Ok, I have to admit I'm more than a little disappointed in my friends and family when it comes to my AVON sales. I hate depending on friends and family to order from me and I know times are tough (and I don't really expect people to order from me every time a new catalog comes out) but this is just pathetic.

Yes, there are some friends that I know simply can't afford to order from me and I'm not disappointed in them, but it's the rest of them that I know can afford to order (and order things online similar to what I'm selling). Heck, my mom and SIL order from me and they have little to no money to spare but they are doing it more to support me than to keep my business going.

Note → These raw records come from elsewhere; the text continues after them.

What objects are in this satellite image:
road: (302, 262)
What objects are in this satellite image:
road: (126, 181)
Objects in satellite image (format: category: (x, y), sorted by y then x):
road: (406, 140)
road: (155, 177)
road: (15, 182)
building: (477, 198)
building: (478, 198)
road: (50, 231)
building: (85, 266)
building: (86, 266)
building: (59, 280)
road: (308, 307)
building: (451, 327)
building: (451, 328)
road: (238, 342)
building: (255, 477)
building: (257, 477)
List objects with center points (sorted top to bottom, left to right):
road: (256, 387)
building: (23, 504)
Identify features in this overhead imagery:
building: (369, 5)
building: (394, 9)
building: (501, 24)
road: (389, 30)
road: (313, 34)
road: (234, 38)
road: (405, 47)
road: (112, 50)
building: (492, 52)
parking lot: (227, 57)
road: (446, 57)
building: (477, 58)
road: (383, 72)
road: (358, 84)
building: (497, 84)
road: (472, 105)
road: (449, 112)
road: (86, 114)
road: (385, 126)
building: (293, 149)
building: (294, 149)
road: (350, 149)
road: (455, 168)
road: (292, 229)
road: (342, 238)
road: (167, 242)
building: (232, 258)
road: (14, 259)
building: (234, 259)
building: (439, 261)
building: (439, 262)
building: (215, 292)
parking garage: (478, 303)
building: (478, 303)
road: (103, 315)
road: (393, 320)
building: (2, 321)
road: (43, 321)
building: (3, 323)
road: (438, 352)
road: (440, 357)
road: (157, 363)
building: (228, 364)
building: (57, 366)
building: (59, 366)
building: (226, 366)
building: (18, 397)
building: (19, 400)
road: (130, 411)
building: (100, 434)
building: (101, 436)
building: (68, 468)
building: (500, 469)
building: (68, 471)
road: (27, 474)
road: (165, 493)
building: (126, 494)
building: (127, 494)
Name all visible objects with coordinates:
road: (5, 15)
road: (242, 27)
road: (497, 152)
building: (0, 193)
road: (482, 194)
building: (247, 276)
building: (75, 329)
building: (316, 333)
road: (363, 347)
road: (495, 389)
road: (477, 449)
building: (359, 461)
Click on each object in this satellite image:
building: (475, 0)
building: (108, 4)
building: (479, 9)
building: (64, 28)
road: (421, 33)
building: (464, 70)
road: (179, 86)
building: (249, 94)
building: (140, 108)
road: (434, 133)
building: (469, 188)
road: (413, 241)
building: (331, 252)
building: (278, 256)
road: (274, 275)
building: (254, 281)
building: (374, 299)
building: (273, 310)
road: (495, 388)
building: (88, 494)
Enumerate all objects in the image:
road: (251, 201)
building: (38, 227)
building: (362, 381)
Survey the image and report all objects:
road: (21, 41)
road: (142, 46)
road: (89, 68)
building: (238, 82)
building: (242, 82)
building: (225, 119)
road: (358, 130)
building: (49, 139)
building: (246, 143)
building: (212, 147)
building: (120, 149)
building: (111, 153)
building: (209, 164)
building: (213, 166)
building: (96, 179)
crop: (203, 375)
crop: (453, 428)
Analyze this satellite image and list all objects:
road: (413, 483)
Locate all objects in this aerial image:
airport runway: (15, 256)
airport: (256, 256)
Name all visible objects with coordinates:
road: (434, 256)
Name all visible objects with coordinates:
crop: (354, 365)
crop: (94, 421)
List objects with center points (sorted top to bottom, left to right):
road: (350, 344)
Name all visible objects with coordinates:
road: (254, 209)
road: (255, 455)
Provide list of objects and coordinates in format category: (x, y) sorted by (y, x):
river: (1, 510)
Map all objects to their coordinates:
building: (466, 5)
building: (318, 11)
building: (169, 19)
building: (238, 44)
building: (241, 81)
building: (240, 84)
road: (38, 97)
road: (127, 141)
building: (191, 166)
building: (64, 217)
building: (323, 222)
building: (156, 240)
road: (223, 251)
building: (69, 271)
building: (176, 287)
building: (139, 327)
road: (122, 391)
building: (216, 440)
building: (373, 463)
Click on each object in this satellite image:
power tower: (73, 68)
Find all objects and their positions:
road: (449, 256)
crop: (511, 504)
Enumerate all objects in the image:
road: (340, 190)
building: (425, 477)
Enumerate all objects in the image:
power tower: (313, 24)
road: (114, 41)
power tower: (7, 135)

I think the reason I'm really disappointed is because I am donating $1 for every online sale I get from my facebook AVON Naturals Feeding America event and I've only had 1 sale. This charity is very important not only to food banks in this area but to food banks all over the country. There are people out there just like me and Mike who have lost everything and depend on those food banks for every meal. The only reason we aren't in that position is because of family. The reason this is a big deal is because $1 equals 7 meals. I guess it's easier to ignore the problem when it doesn't affect you personally.

Yes, I will admit I want the sales, but I want to make the donations too. I don't wish bad upon anyone but I do wish that every one of those people that can afford to buy from me but have decided not to buy anything because they don't want to feel obligated to make future purchases from me could experience for a day or two what it's like to wonder where their next meal is coming from. Mike and I have been there more than I'd like to admit. We had months when we first got our own place where we weren't sure how we were going to pay our rent, buy groceries, or even get gas and we couldn't imagine how we could pay for all three at once.

Those are the times that I am most thankful to God because I know He was watching over us. We went to church 20 miles across town every week (in Vegas) and even though we didn't really have the money we'd donate a few dollars or whatever change we had. Every time that happened and we didn't know what we were going to do, somehow God provided the money we needed. There are people who aren't as fortunate as we are and I think it's time to give back even though we don't know if we can afford the few bills we still have to pay. Mike and I can't afford to donate much but I am still donating this money and I make very little with AVON even with these sales. I think that's the reason I am disappointed the most because we are willing to give back even though we can't afford it, and there are people out there that can afford to spend $10 to donate $1 but won't do it.